===== Record set =====
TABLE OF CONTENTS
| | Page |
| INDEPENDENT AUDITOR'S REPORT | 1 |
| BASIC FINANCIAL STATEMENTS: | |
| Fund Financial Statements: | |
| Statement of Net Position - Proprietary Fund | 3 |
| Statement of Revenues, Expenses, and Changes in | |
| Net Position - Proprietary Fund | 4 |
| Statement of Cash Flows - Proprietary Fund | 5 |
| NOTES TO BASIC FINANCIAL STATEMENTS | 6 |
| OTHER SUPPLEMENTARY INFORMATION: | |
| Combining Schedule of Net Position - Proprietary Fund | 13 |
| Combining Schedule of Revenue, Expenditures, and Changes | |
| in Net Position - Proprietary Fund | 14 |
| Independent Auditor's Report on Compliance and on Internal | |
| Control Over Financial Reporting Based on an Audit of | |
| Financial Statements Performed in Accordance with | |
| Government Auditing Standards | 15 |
=====
===== Record set =====
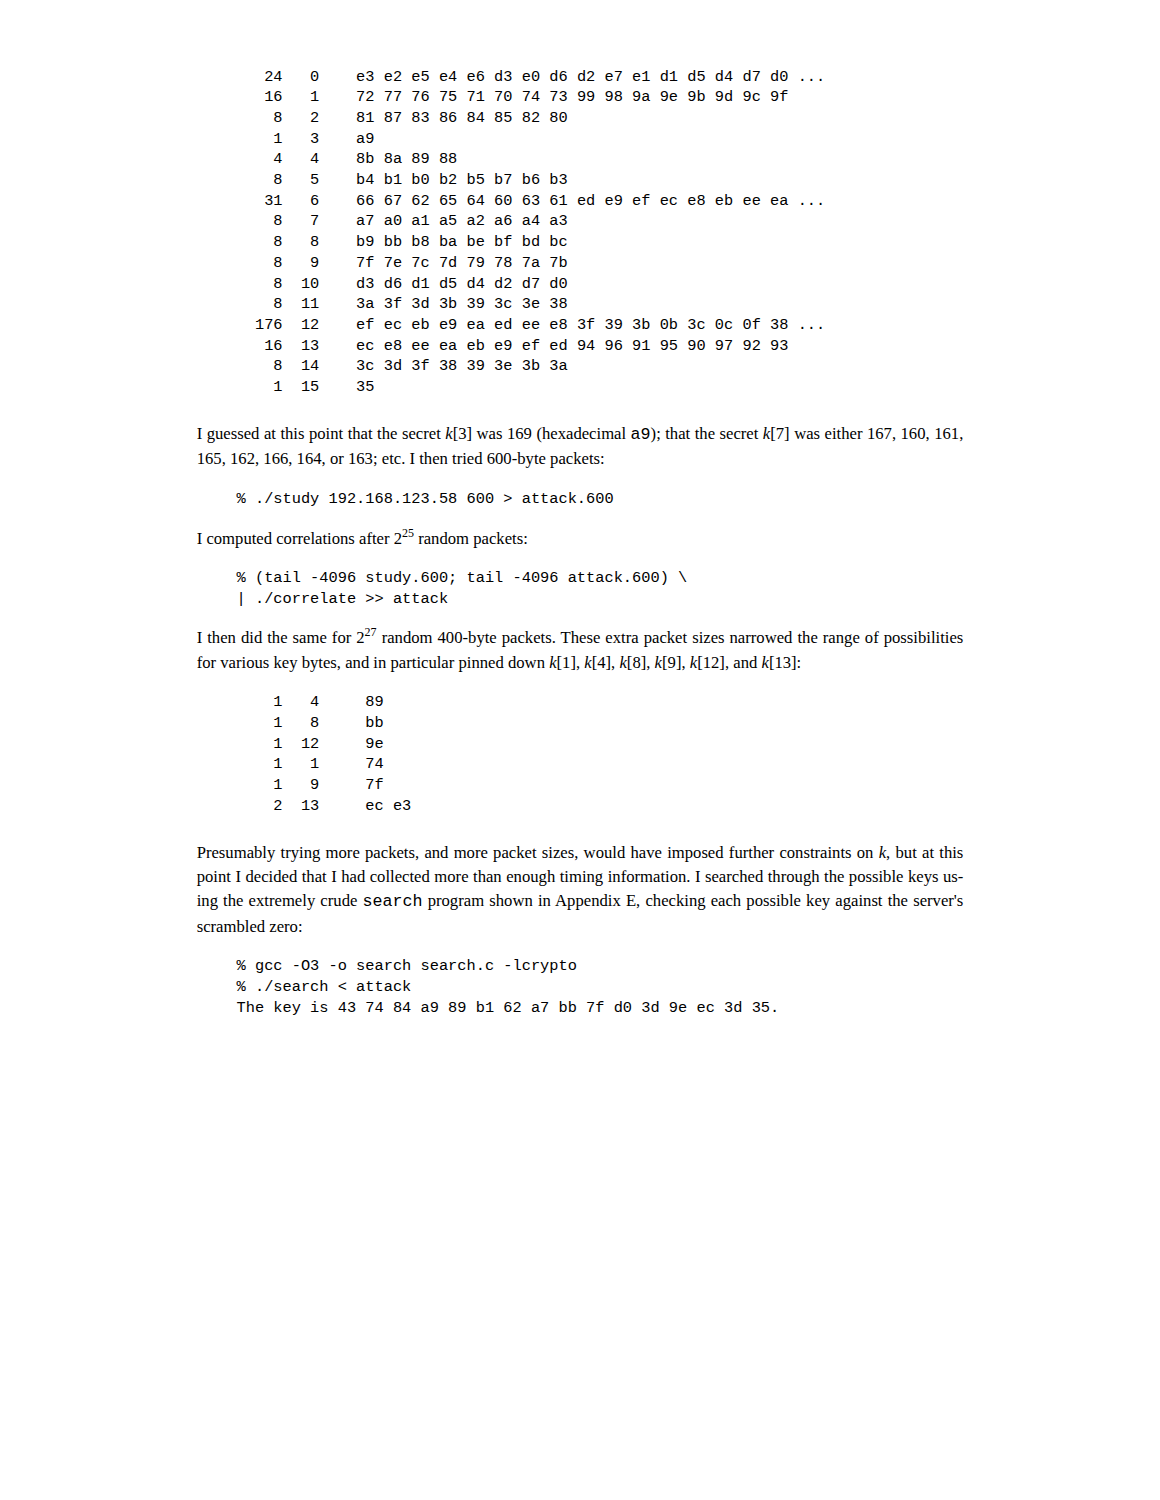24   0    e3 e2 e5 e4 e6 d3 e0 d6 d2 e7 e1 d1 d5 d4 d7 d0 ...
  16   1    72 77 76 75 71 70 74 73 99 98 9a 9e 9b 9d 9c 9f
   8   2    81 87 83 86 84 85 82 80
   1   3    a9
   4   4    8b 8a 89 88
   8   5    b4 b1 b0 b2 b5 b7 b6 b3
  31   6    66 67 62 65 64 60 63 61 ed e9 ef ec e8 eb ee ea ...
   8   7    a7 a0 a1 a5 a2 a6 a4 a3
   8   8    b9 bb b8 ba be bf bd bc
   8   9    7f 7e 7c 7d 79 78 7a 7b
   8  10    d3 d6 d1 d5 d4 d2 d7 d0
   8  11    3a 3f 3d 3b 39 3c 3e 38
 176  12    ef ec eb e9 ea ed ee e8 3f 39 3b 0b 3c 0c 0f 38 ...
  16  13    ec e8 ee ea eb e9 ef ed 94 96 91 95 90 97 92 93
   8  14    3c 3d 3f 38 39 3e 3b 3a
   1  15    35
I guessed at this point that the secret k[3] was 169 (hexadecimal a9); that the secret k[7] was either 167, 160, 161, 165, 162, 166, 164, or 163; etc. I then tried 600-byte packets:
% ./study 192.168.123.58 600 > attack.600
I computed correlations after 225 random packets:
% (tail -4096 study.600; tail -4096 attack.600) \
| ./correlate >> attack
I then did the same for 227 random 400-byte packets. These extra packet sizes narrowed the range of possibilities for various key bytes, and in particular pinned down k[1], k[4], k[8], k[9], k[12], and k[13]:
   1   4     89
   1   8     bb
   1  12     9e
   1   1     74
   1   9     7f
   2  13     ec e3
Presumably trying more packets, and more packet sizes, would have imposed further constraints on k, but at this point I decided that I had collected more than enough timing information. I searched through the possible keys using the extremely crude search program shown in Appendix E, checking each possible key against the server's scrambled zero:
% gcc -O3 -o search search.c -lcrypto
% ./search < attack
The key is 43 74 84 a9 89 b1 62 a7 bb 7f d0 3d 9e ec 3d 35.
=====
[Activity] Above are the entries. Copy exactly the part that opens with the line containing "INFORMATION: | |" and closes with the line containing "Standards | 15 |", and no more.

[Written answer]
| OTHER SUPPLEMENTARY INFORMATION: | |
| Combining Schedule of Net Position - Proprietary Fund | 13 |
| Combining Schedule of Revenue, Expenditures, and Changes | |
| in Net Position - Proprietary Fund | 14 |
| Independent Auditor's Report on Compliance and on Internal | |
| Control Over Financial Reporting Based on an Audit of | |
| Financial Statements Performed in Accordance with | |
| Government Auditing Standards | 15 |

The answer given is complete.